**TO DO**
Copy the line with "List each element's" and all lines following it through the last line of the entries, exactly as written.
----
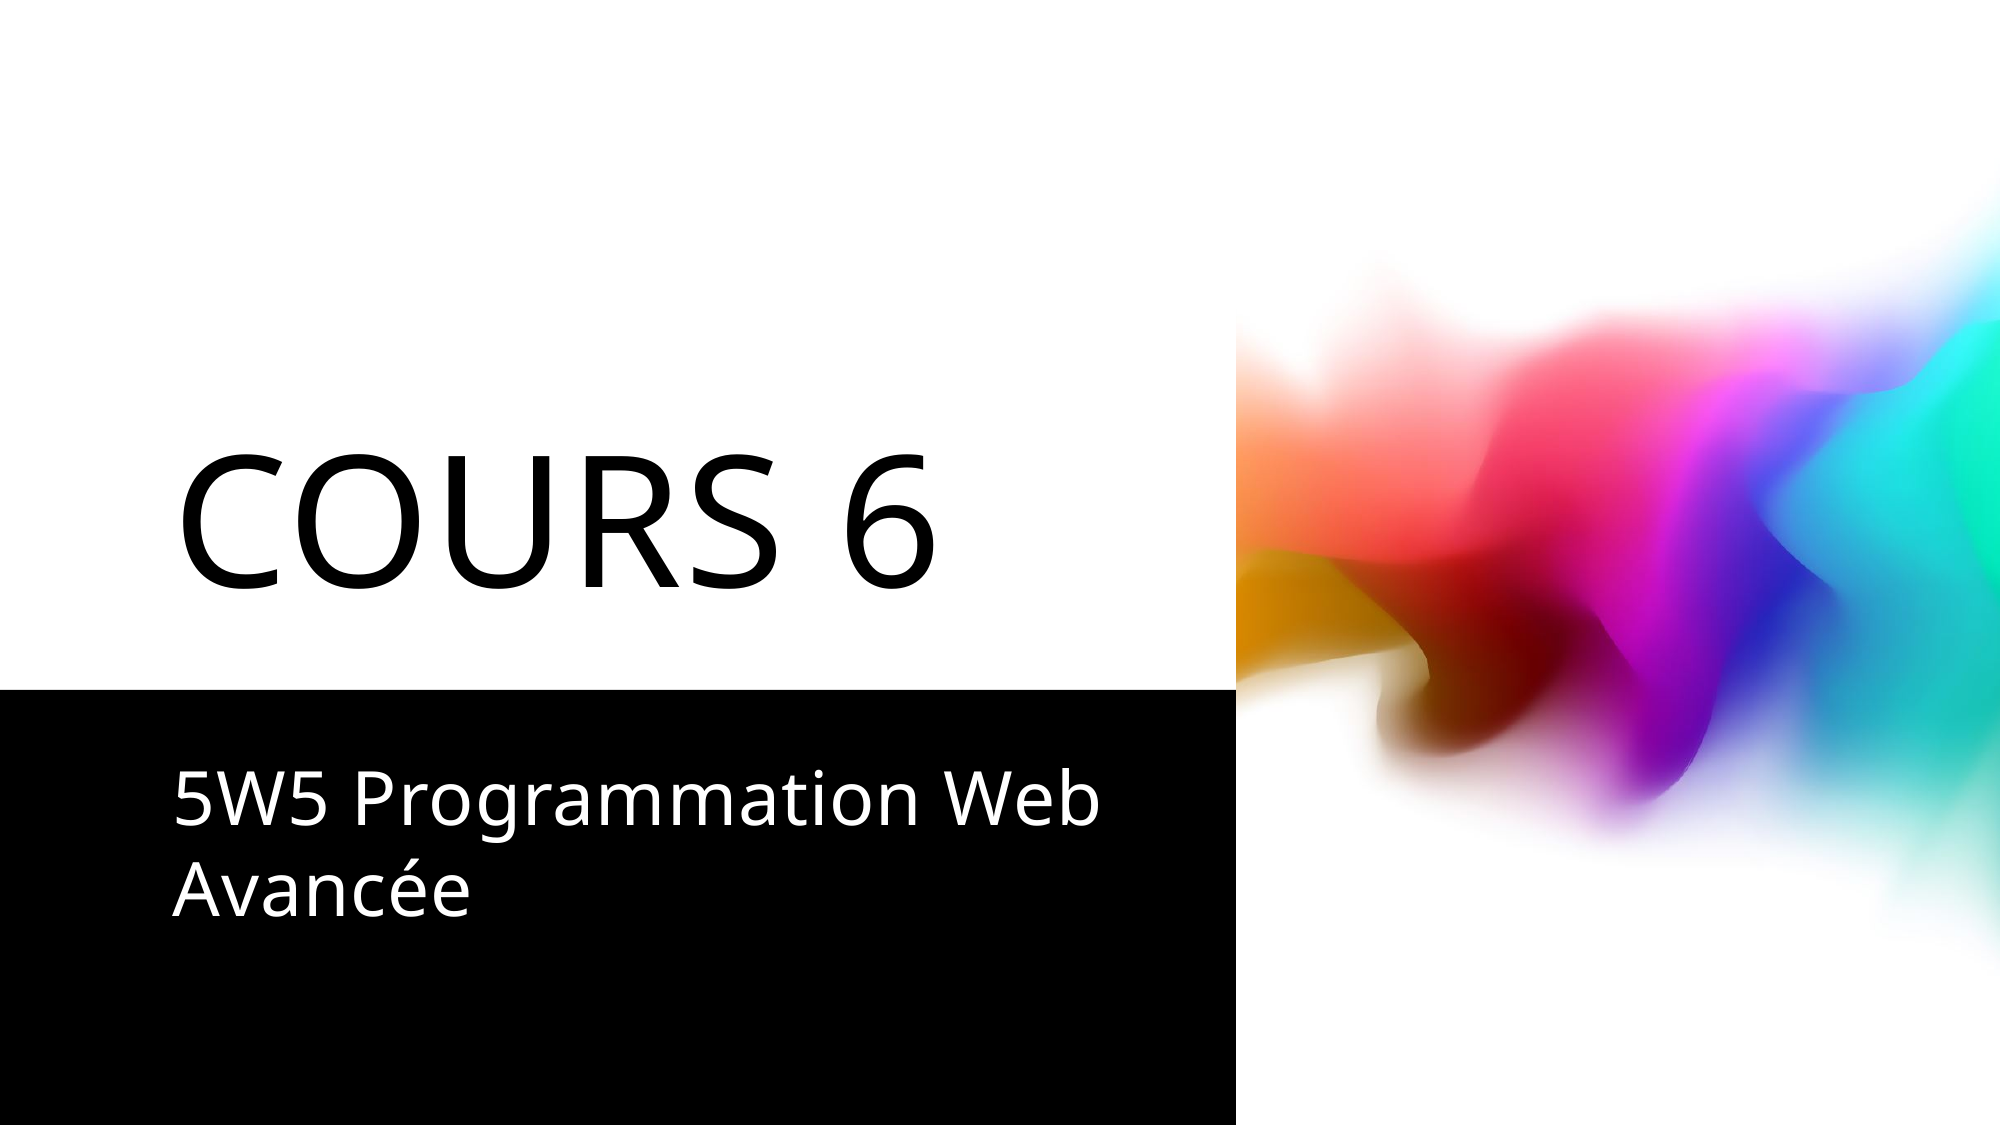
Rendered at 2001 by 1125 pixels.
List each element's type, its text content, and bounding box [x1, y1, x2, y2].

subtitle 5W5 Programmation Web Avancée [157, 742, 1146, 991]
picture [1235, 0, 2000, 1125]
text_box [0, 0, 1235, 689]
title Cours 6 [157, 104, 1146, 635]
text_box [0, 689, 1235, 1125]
----
**ANSWER SECTION**
List each element's type, its text content, and bounding box [x1, y1, x2, y2].

subtitle 5W5 Programmation Web Avancée [157, 742, 1146, 991]
picture [1235, 0, 2000, 1125]
text_box [0, 0, 1235, 689]
title Cours 6 [157, 104, 1146, 635]
text_box [0, 689, 1235, 1125]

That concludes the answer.